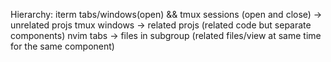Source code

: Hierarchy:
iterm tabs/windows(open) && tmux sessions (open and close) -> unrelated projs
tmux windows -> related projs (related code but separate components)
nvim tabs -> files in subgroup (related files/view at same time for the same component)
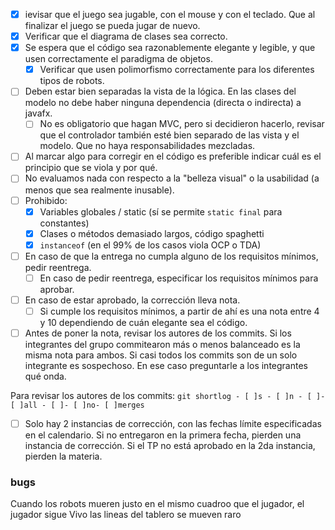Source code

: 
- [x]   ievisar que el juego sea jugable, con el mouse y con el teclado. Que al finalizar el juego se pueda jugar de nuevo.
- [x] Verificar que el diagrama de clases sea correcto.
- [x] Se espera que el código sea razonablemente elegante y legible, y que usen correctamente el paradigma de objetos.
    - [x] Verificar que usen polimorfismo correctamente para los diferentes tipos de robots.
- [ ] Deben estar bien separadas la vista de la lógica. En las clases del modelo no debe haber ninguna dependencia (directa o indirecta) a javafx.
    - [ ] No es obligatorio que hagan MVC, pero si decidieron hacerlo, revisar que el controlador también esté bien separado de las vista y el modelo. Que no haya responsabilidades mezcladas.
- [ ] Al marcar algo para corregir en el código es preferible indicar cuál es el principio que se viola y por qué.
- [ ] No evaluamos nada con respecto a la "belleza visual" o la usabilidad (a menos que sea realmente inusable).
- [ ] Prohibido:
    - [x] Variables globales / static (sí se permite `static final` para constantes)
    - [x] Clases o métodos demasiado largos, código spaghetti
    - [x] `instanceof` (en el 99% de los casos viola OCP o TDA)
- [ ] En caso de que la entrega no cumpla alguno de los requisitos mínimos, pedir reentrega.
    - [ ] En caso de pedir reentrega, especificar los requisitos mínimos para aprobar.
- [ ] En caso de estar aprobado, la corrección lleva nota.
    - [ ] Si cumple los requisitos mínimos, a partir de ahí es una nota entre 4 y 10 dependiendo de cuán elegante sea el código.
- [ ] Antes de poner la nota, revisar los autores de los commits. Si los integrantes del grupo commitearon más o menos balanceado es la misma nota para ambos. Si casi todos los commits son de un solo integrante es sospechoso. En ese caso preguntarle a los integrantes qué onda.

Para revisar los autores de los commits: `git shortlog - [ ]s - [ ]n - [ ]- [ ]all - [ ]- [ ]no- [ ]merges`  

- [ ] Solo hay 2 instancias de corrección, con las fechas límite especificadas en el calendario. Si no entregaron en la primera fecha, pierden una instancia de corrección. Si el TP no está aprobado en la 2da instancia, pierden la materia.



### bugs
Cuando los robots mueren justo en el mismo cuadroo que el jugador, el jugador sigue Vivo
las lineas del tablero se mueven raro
--------
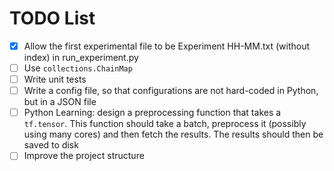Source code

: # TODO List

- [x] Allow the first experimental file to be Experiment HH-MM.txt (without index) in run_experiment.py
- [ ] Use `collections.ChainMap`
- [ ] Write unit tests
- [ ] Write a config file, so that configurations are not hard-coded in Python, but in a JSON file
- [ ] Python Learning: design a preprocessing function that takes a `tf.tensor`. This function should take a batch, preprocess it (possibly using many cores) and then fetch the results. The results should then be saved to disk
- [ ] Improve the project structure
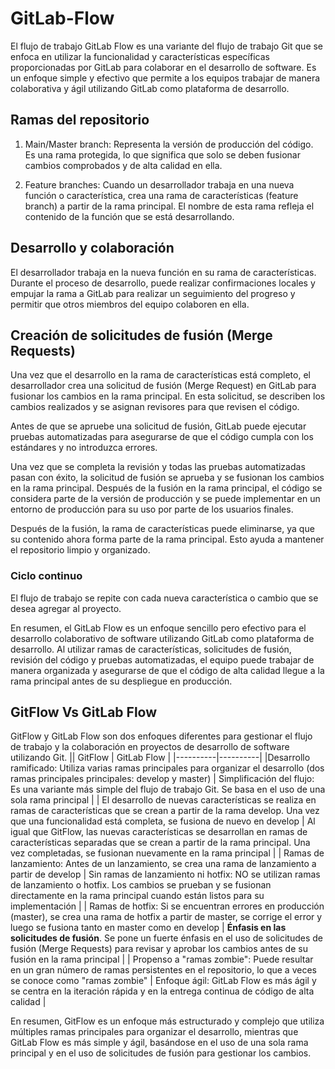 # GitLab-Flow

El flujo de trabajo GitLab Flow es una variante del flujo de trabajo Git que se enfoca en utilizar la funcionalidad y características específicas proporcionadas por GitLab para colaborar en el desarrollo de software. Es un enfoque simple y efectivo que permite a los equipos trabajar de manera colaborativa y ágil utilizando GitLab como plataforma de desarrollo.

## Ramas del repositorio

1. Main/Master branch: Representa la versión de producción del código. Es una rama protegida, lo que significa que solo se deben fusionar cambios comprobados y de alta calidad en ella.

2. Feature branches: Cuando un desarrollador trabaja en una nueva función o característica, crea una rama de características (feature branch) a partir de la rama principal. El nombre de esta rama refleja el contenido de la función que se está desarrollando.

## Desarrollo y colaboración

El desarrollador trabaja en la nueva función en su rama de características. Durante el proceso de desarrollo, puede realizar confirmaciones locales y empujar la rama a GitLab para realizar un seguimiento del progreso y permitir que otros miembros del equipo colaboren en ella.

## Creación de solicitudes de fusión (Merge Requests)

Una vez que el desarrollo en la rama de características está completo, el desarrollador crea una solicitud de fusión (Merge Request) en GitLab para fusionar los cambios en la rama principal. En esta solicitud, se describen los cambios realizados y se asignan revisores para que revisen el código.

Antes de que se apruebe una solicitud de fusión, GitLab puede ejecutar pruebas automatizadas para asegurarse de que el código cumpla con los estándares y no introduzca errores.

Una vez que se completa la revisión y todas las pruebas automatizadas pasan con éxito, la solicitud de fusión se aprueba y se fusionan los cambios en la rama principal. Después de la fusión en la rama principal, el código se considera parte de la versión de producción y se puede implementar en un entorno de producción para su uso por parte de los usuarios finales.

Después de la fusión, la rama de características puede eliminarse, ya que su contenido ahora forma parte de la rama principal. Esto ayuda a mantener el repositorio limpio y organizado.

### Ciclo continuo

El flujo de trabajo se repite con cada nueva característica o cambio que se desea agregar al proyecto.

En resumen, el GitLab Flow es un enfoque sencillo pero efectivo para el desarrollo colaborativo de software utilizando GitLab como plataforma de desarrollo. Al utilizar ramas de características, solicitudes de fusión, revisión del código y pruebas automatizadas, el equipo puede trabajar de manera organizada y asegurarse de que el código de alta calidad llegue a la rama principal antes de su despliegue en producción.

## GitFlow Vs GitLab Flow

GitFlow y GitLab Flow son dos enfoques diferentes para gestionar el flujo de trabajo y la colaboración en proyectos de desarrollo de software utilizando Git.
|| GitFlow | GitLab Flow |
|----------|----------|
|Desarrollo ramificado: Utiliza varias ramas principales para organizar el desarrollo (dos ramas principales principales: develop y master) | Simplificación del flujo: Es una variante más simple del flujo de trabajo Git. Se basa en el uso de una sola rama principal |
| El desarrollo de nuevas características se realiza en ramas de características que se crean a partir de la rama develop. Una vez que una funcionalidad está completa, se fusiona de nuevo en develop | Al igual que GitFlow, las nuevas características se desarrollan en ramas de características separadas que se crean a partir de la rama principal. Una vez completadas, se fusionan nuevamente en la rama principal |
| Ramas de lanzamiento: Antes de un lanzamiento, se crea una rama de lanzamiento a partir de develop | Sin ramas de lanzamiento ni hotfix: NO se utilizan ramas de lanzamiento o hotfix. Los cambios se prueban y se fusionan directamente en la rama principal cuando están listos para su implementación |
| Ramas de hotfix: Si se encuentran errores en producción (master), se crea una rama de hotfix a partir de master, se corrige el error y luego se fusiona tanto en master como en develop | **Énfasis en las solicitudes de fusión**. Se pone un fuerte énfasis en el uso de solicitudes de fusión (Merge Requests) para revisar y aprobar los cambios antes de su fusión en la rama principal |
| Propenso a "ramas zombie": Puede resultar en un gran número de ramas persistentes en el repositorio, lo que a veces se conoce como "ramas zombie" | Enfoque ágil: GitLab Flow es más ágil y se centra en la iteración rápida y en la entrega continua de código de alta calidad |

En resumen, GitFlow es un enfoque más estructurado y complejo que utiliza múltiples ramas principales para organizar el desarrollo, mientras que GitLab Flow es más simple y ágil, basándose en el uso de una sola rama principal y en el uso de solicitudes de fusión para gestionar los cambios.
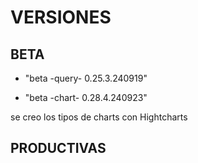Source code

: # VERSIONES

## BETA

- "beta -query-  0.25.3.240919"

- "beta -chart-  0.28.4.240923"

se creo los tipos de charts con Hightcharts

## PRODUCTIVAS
--------
- **JOB**
Count the lines in the items above that contain the string "principales". Reply with the number only.

- **ANSWER AREA**
2